→ To-do item:
Rewrite the listing below with "KAWASAKI" changed to "Kawasaki" and every other line kept the same. Leave the pictures out of your answer.

→ Excerpted records:
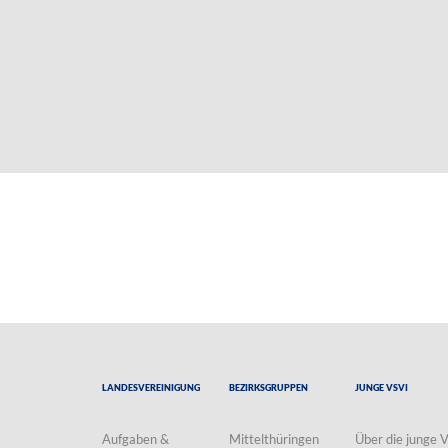
Landesvereinigung
Bezirksgruppen
Junge VSVI
Aufgaben &
Mittelthüringen
Über die junge 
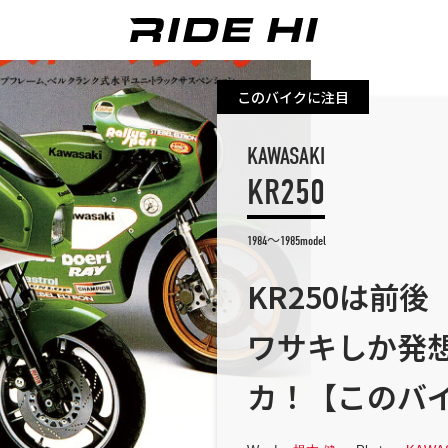
このバイクに注目
KAWASAKI
KR250
1984～1985model
KR250は前
ワサキしか発
カ！【このバ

→ Output for this task:
Landesvereinigung
Bezirksgruppen
Junge VSVI
Aufgaben &
Mittelthüringen
Über die junge 
このバイクに注目
Kawasaki
KR250
1984～1985model
KR250は前
ワサキしか発
カ！【このバ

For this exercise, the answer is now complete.